# How do you print Scorecards/Scoresheets for yourself at home?



## X1ma (Aug 26, 2020)

OK, I'm new here, so hopefully I am posting this in the right spot.

I recently came across a video on how to practice for comps and got really nostalgic for the times that we actually could've gone to those. So I decided to print some scorecards, get some ambient crowd sound playing in my headphones, and try to simulate a comp environment as closely as possible. The problem, is that I can't find any pdf's of scorecards to print.

Firstly, I tried searching for that in the official WCA website, and stumbled upon a page titled *"**Software tools for WCA competitions"*. There is a source at the bottom of the page that links to a github page for (I'm guessing) comp organisers or delegates to print scorecards for a specific competition. Unfortunately there were no scorecards I could print, as I am neither a comp organiser or a delegate.
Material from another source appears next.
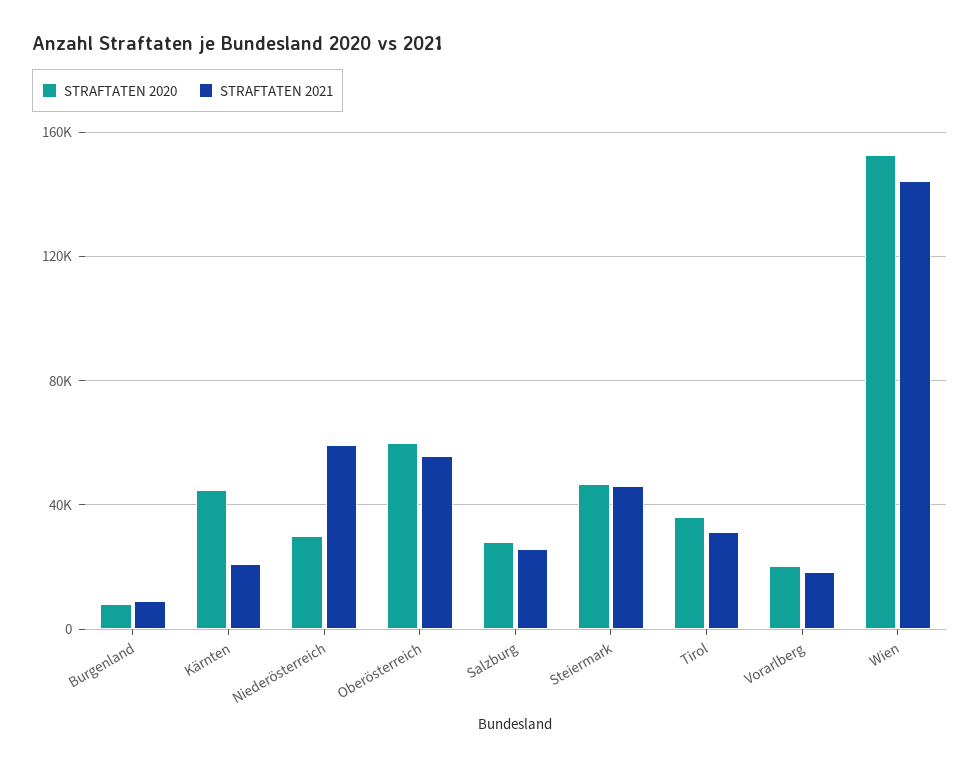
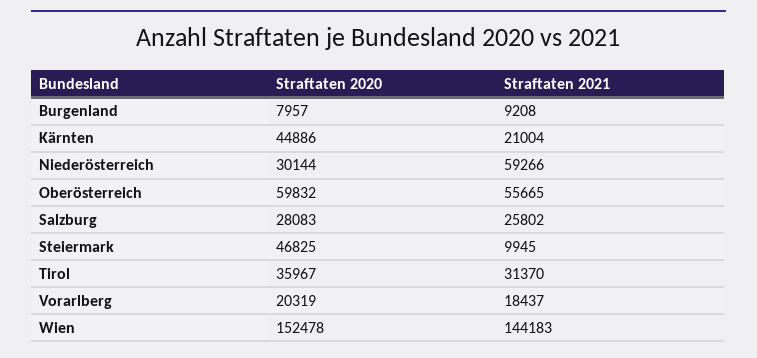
STRAFTATEN 2021, Steiermark: 45000 -> 9945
Then I went to the almighty Google! And the only thing that I found was *THIS*, which is a Github page that generates scorecards. It all seems fine, until you look at the *scorecard* itself. First of all, the scorecard is not a one I've ever seen at a competition, which would be fine if... Secondly the scorecard is comprised of 9 fields that you're supposed to fill out for every solve. 9 fields!!! The normal one is only 4 - scrambler signature, time, judge and competitor. They've added 5 fields that serve no purpose at all - inspection (ok, maybe seeing how long the competitor inspected the cube for), starting (???), stoping (isn't there a field for that already? titled TIME!), solved state (why? there is +2 and dnf for that), and final result. So this scorecard has used up space that could be used by 3 scorecards and basically wasted 3X as much paper as the usual scorecards, that is not going to cut it.



So, I don't know what else to try, does anyone have a suggestion, or maybe even an actual pdf? TY in advance!!!

TLDR: having trouble finding a print-out of a competition scorecard, need help.


----------